“It’s slightly more privacy-protective than FLoC,” said Sara Collins, a senior policy counsel at the public interest nonprofit Public Knowledge. The larger topic groups would grant users more anonymity, but Google’s plan could still be circumvented by fingerprinting techniques meant to track individual users, she said.
Google said Topics would use human curators rather than allow machine learning technology to generate user groups, as the FLoC plan did. This will eliminate the possibility that groups might be based on sensitive characteristics like sexual orientation or race, Google said.
“There were a couple of research studies that showed concern over this happening,” Vinay Goel, who oversees the Privacy Sandbox initiative at Google, said in an interview. “We didn’t find evidence that it was happening.”

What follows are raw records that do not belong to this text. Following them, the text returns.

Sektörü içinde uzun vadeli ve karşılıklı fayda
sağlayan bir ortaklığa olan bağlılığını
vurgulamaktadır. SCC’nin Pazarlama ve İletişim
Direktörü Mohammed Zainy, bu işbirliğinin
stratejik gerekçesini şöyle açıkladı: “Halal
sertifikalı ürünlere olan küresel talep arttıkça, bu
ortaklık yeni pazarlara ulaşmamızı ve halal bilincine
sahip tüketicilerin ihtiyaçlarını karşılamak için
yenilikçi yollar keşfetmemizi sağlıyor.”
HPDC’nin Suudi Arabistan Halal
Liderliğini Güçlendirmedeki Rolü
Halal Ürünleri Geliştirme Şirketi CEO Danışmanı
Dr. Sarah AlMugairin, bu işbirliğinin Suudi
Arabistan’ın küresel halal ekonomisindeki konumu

Peter Snyder, director of privacy at Brave, a privacy-minded search engine, said the changes with Topics did not address the core issues with Google’s previous proposal.
“At root is Google’s insistence on sharing information about people’s interests and behaviors with advertisers, trackers and others on the web that are hostile to privacy,” Mr. Snyder said in a statement. “These groups have no business — and no right — to learn such sensitive information about you.”
Google’s Topics plan echoes a revision made to its search product several years ago. In 2019, the company gave users the ability to set up their search history to automatically purge every three or 18 months. That made it harder for advertisers to target individuals with highly personalized ads based on their web traffic. Google also gave users the ability to disable it from recording search histories altogether.
Critics noted that the privacy controls were ineffective because they were difficult for the average person to find, and by default, Google continues to keep a permanent record of people’s search histories.